Badghis women are worrisome about growing violence and insecurity

The Taliban killed a female staff of the National Directorate of Security in Ab Kamari district of Badghis province recently. Local officials confirmed that she was shot in the hand of the Taliban insurgents but they remained silent about her torture and ill-treatment by the Taliban. After a month, Rahela Naderi, the head of women affairs directorate in Badghis, confirmed to Kabul Now that the Taliban before shooting her to death, had tied the victim on back of a motorbike and then dragged her on rocks.

The eastern Badghis province went through an increasing violence against women this year. According to local authorities at the Badghis Women Affairs Directorate, 30 cases of violence against women, including murder, have been registered in the province over past four months.

This comes while last year Badghis reported 36 cases of violence against women.  Ms. Naderi says that she was shocked when she saw the body of the female victim. “I thought her body was burnt but the local officials said that she was dragged on rocks in unflat areas before being shot to death.”

For the first time in her life, she has faced such a horrific murder, she added.

Figures from Badghis Directorate of Women Affairs show that in 2019, six murder cases of women, including murder of a female officer, were recorded. Due to the sensitivity of female homicides, which include honor killings, local authorities cannot provide details on how other five women were killed.

Badghis is an insecure province in the west of the country. Taliban militants control many districts of the province. Women in Taliban-held areas do not have access to justice and women rights are violated. The Taliban often held kangaroo courts which end up in favor of men.   

“More than 50 percent of cases of violence against women remain unreported. They are pursued in informal and extra-judicial procedures,” said Ms. Naderi. “We are concerned about extra-judicial procedure which may replace formal judicial procedures.”

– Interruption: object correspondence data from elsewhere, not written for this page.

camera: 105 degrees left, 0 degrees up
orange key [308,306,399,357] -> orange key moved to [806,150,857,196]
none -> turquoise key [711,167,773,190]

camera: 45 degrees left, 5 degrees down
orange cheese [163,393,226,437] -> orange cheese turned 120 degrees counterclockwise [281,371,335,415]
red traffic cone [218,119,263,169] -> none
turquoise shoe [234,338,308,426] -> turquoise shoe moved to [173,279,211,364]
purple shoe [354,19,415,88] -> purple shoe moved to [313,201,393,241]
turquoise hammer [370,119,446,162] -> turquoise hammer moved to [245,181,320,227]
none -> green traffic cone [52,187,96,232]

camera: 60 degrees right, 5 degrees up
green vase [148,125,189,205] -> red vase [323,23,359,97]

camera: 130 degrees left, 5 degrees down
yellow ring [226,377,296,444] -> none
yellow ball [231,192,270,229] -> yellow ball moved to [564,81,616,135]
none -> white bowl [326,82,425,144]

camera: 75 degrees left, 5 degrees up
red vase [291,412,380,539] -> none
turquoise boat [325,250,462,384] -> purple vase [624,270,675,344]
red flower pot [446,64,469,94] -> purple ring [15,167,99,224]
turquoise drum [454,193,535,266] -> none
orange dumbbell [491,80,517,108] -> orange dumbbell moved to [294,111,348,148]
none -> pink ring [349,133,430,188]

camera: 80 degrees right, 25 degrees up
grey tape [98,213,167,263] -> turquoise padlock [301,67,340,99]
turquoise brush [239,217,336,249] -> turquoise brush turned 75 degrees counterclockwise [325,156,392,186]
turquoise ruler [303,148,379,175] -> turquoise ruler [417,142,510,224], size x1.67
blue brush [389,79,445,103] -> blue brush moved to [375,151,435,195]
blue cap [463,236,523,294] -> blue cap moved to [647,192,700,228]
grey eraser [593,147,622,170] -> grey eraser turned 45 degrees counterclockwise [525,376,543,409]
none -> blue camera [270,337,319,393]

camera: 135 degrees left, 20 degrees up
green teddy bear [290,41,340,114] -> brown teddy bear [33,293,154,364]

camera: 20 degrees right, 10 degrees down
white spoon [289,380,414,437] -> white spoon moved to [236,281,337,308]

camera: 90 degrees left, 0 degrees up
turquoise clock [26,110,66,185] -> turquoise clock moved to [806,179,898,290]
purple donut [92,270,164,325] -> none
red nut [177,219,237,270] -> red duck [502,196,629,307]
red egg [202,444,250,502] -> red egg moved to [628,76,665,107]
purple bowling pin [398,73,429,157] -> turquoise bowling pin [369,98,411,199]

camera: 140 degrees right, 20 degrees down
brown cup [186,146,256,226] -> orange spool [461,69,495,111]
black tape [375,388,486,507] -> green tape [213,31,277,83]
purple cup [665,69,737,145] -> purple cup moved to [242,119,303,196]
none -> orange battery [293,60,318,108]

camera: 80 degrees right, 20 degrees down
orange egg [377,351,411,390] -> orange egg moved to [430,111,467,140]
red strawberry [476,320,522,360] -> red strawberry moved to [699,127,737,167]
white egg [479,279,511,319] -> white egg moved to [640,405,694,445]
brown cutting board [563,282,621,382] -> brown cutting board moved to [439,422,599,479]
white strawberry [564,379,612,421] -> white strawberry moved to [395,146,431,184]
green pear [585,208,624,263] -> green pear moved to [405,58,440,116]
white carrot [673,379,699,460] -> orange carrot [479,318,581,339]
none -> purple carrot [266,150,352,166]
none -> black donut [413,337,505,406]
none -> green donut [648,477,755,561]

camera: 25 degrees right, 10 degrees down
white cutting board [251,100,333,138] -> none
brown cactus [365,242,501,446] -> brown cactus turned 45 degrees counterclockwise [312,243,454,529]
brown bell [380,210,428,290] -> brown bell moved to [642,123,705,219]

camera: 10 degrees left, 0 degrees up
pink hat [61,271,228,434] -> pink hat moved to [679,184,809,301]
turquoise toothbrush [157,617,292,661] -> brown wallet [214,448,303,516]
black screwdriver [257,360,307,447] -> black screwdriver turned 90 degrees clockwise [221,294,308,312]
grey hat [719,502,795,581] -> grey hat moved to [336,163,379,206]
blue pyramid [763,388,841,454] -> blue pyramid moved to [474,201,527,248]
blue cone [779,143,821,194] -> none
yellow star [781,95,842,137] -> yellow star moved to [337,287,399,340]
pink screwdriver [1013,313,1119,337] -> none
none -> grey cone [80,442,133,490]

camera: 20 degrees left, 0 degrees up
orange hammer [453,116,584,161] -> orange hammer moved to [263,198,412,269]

Officials at Badghis Directorate of Women Affairs say that only 30 percent of cases of violence against women in the province are under investigation this year. Women rights activists in Badghis express concern about rise in honor killings. According to them, in many cases women are victims while men are being acquitted in the traditional society.

Murder and rape are the most common cases of violence against women in Badghis. There is a culture of impunity in Afghanistan and in some cases, the perpetrators of horrific violence against women flee to Taliban-held areas where rule of law are not implemented.  

Ms. Naderi points to high level of violence against women in insecure districts. She says that last year in one month, out of 13 murder cases, nine were registered in Jawand district. “This is painful and we didn’t have access to cases of violence against women, which took place under the Taliban rule. Most women killed were accused of having extra-marital affairs.”

The Badghis Directorate of Women Affairs does not have direct access to Bala Murghab and Jawand districts. A limited number of women, disguised as doctors, travel to Qala-e-Naw, the provincial capital, to cover cases of violence and abuse against women.

Safia Aimaq, a former Badghis MP, told Kabul Now that women in Taliban-held areas have no rights or privileges and they are forced to stay at home. She is concerned about number of forced and early marriages in insecure areas. “In Taliban-controlled areas, young or even underage girls are forced to marry old men. Unfortunately, the lives of these young girls are being destroyed.”

In some districts, women presence in mainstream society is zero. Though almost two decades have passed from the rule of Taliban regime, little has changed in Badghis in terms of women rights. In some districts women are deprived of their basic rights including education, according to reports.   

“A growing insecurity does not allow women work in the districts,” says Ms. Naderi.

A heavy presence of Taliban insurgents coupled with a dominate anti-women culture are the main challenge ahead of Badghis women. Women presence in public institutions is limited to Qala-e-Naw, the capital of Badghis province.

The recent killing of female staff of NDS has caused panic among women staffers in Qala-e-Naw, with many of them fearing the same scenario to be repeated. Warning that if security situation in Qala-e-Naw does not improve, Women rights activists in Badghis say the limited number of female employees will be forced to resign.

“Insecurity is on the rise in Badghis,” said Leila Noorzad, a women rights activist in Badghis. “The brutal murder of female government employee is worrisome. Women cannot easily walk around the city.”  

“The only way to ensure justice for women is to establish third units where cases of violence against women should be registered,” says Ms. Naderi.